Generally any projective group $\mathrm{PGL}(2,\mathbb{F}_q)$ acting on the $q+1$ points of the projective line over $\mathbb{F}_q$ is sharply $3$-transitive. This gives infinitely many $3$-homogeneous but not $4$-homogeneous groups.
A related example I particularly like is the $3$-transitive but $4$-homogeneous group $\mathrm{P}\Gamma\mathrm{L}(2,8)$ obtained by extending $\mathrm{PGL}_2(\mathbb{F}_8)$ by the Frobenius automorphism of order $3$. Such groups are important in the classification of multiplicity-free permutation characters of $S_n$. I have a relevant paper which builds on work of Saxl, and there is also independent work of Godsil and Meagher.

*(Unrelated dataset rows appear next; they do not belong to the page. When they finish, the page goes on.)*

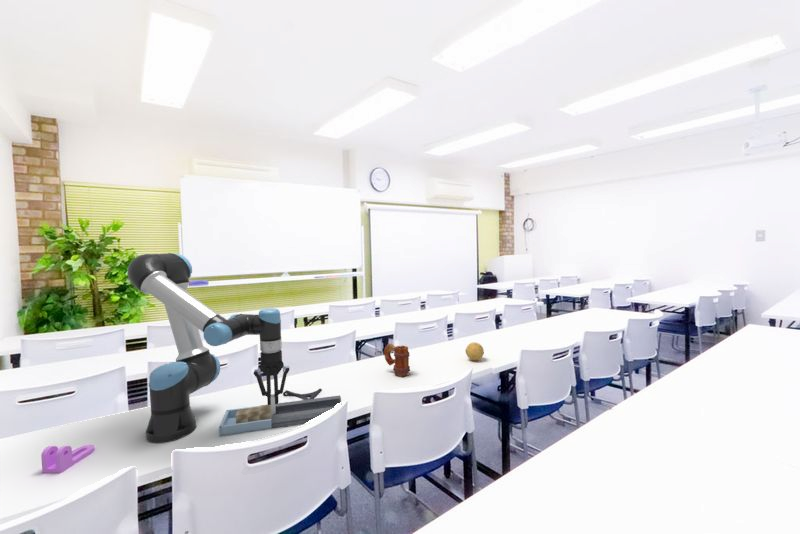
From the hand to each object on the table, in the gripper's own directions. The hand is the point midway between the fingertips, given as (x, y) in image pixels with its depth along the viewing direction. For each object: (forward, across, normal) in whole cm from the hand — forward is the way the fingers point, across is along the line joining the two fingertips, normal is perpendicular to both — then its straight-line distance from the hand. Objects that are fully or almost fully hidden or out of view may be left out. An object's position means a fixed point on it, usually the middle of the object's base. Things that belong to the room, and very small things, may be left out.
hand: (273, 412), depth 136 cm
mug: (+3, +58, +33) cm, 67 cm away
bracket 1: (+3, -59, -8) cm, 59 cm away
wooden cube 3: (+2, -3, 0) cm, 3 cm away
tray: (+3, -9, 0) cm, 9 cm away
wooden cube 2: (+2, -7, 0) cm, 7 cm away
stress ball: (+3, +105, +40) cm, 112 cm away
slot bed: (+3, +13, 0) cm, 13 cm away
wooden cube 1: (+2, -11, 0) cm, 11 cm away
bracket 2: (+4, +10, +20) cm, 23 cm away
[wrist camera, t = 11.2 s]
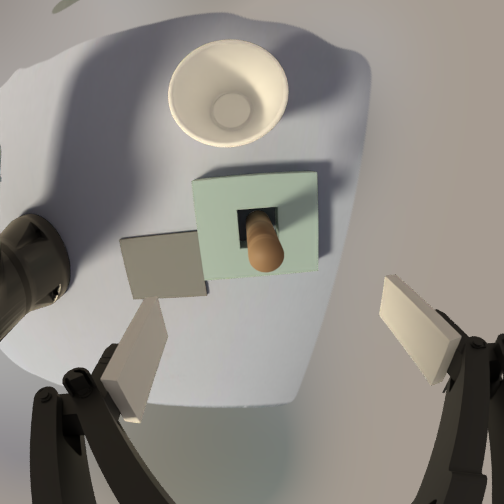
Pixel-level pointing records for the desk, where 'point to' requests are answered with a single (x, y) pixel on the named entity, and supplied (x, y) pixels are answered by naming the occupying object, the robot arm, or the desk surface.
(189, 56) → the cup
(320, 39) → the desk surface
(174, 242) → the mat
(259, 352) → the desk surface
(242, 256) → the socket block
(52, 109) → the desk surface
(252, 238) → the peg
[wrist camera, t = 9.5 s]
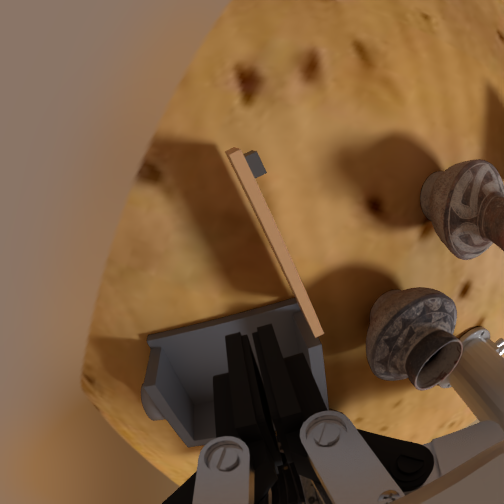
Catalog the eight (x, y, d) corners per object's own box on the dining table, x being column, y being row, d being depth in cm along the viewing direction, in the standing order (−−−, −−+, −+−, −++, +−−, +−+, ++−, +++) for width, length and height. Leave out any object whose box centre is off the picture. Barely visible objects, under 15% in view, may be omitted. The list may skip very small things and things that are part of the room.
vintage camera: (228, 444, 39) (243, 560, 21) (298, 391, 35) (343, 531, 17) (276, 455, 42) (299, 555, 24) (344, 407, 38) (392, 520, 20)
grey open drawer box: (299, 296, 30) (323, 340, 23) (313, 377, 34) (331, 421, 28) (131, 338, 29) (117, 387, 22) (175, 410, 34) (172, 456, 27)
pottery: (476, 174, 28) (552, 198, 17) (399, 350, 35) (445, 410, 24) (415, 132, 25) (507, 144, 14) (331, 344, 33) (373, 421, 22)
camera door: (315, 297, 28) (334, 328, 24) (298, 305, 28) (315, 337, 24) (245, 141, 22) (255, 142, 18) (224, 151, 22) (228, 154, 18)
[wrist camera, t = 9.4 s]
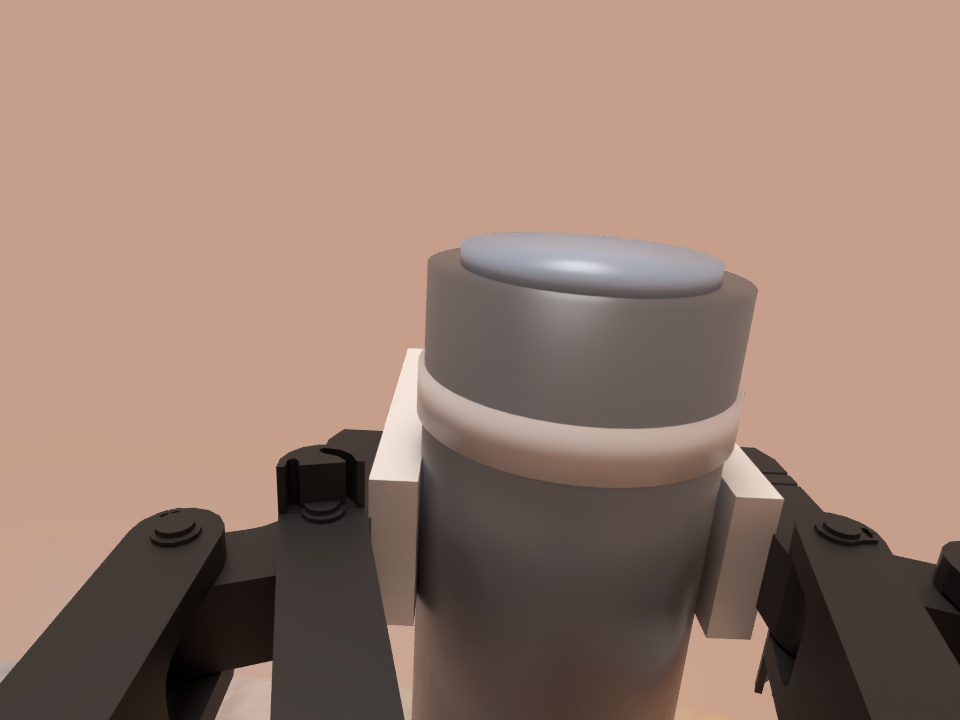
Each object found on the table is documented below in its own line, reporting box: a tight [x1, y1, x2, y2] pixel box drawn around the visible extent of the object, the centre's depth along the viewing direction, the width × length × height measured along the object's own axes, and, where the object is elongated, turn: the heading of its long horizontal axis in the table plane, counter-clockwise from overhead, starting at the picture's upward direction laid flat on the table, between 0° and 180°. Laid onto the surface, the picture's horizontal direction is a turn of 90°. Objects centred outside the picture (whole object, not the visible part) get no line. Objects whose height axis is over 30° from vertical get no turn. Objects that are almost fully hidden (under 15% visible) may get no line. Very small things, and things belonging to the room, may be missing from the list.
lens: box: [412, 232, 758, 720], centre depth 12 cm, size 5×5×11 cm
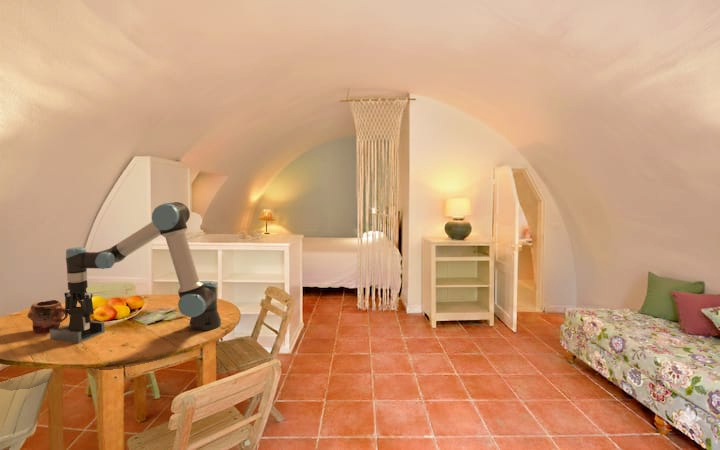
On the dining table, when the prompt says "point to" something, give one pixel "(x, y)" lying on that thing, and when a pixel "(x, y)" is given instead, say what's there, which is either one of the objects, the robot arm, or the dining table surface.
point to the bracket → (76, 333)
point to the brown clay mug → (46, 316)
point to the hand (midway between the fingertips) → (80, 328)
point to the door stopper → (77, 320)
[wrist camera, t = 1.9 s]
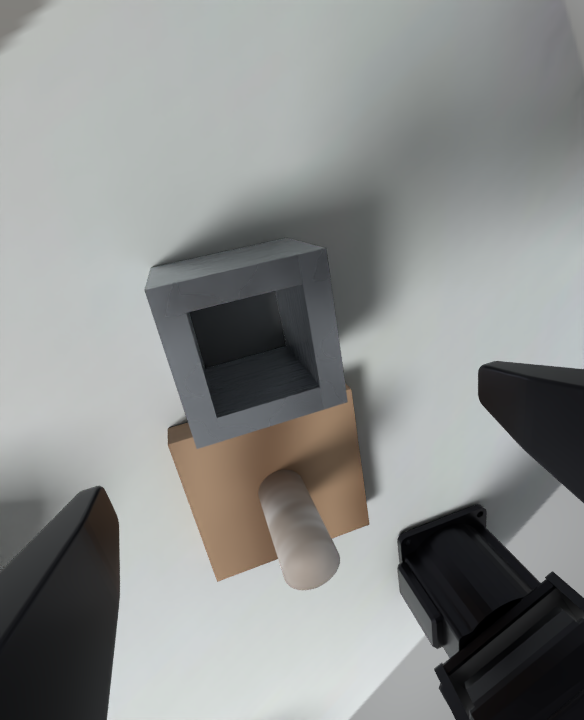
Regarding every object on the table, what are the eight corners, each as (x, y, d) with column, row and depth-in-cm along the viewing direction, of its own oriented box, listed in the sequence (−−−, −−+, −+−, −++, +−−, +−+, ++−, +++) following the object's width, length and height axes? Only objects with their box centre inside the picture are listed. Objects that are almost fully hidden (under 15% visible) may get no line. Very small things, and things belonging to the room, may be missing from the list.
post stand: (339, 377, 21) (404, 442, 15) (358, 507, 25) (416, 599, 19) (167, 428, 20) (167, 522, 14) (214, 559, 23) (230, 679, 17)
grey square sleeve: (286, 237, 18) (326, 247, 14) (308, 359, 20) (347, 402, 16) (150, 267, 17) (144, 289, 12) (190, 392, 19) (197, 448, 15)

Incidentally, going in the opposite direction, it is not completely obvious that a $k$-homogeneous group on $n$ points is $(k-1)$-homogeneous, provided $k \le n/2$. But this is of course true, and has a neat proof using character theory: the number of orbits of $G \le S_n$ on $k$-subsets is $\langle 1\!\!\uparrow_G^{S_n}, \pi_k \rangle$, where $\pi_k$ is the permutation character of $S_n$ acting on $k$-subsets; now use that $\pi_k - \pi_{k-1}$ is the irreducible character $\chi^{(n-k,k)}$, so the difference has non-negative inner product with any character.